Search Engine Marketing (SEM)
サーチ・エンジン・マーケティング
Search Engine Marketing is a paid search demand control for deciding which paid search demand is worth buying and under what economic guardrails.
What it means
Search Engine Marketing is the practice of buying and optimizing search demand through paid listings, bids, landing pages, and conversion economics. In practice it is used to decide which paid search demand is worth buying and under what economic guardrails by reading query intent, bid cost, quality score, conversion rate, CAC, payback, and landing-page relevance.
When it helps
Search Engine Marketing moves discussion from preference to evidence by putting query intent, bid cost, quality score, conversion rate, CAC, payback, and landing-page relevance on the same decision table. Search Engine Marketing makes the decision of which paid search demand is worth buying and under what economic guardrails manageable with an owner, timing, and review trigger. Search Engine Marketing reveals whether acquisition, retention, pricing, quality, or risk should dominate the next decision.
- Search Engine Marketing moves discussion from preference to evidence by putting query intent, bid cost, quality score, conversion rate, CAC, payback, and landing-page relevance on the same decision table.
- Search Engine Marketing makes the decision of which paid search demand is worth buying and under what economic guardrails manageable with an owner, timing, and review trigger.
- Search Engine Marketing reveals whether acquisition, retention, pricing, quality, or risk should dominate the next decision.
How to use it
- Treat it as a paid search demand control, not a descriptive label.
- Use query intent, bid cost, quality score, conversion rate, CAC, payback, and landing-page relevance to fix the evidence used in the decision.
- Translate which paid search demand is worth buying and under what economic guardrails into an owned next decision.
- Compare nearby terms so the right tool is used in the right situation.
- After movement appears, review customer impact and risk in the same cadence.
Example
A team uses Search Engine Marketing after noticing that discussion keeps producing activity without a clear management decision. For Search Engine Marketing, the team defines the intended outcome, names one accountable owner, and lists the evidence that would change the decision. During the Search Engine Marketing review, the team compares current evidence with the recorded boundary, adjusts the scope, and assigns follow-through work. The Search Engine Marketing record now helps people see why the action was chosen, what risk was accepted, and when the decision should be revisited.
Compare with
Separate nearby terms so decisions do not blur together.
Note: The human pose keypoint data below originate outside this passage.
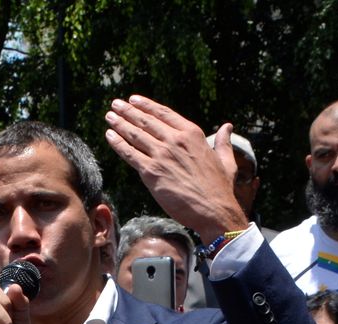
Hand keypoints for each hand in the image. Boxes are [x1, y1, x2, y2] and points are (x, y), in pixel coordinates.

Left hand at [103, 96, 247, 242]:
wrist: (214, 210)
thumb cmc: (220, 188)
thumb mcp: (226, 160)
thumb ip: (223, 141)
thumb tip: (227, 126)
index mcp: (192, 134)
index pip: (164, 114)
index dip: (147, 105)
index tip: (134, 100)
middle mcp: (175, 140)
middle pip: (146, 121)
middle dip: (128, 111)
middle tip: (116, 105)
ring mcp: (162, 155)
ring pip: (136, 135)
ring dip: (120, 124)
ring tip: (109, 116)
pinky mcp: (151, 172)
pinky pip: (130, 154)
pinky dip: (118, 143)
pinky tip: (110, 135)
SEO | Earns organic demand | SEM buys demand and can test intent faster CAC | Measures acquisition cost | SEM must manage CAC by query and landing page Sales pipeline coverage | Shows pipeline sufficiency | SEM can fill pipeline only if lead quality holds
| Metric | Difference | Why read together |
|---|---|---|
| SEO | Earns organic demand | SEM buys demand and can test intent faster |
| CAC | Measures acquisition cost | SEM must manage CAC by query and landing page |
| Sales pipeline coverage | Shows pipeline sufficiency | SEM can fill pipeline only if lead quality holds |
Common mistakes
- Search Engine Marketing cannot be judged from one metric or slogan alone.
- Improving Search Engine Marketing is not a good decision if the guardrail metrics deteriorate.
- Search Engine Marketing is not settled once; it should be reviewed when the evidence changes.
Frequently asked questions
How is SEM different from SEO?
SEM pays for placement and can test demand quickly; SEO compounds through durable organic visibility.
What metric should lead?
Use qualified conversion economics, not clicks alone.
When should a campaign stop?
Stop or redesign when CAC, activation, or payback fails after intent and landing-page fixes.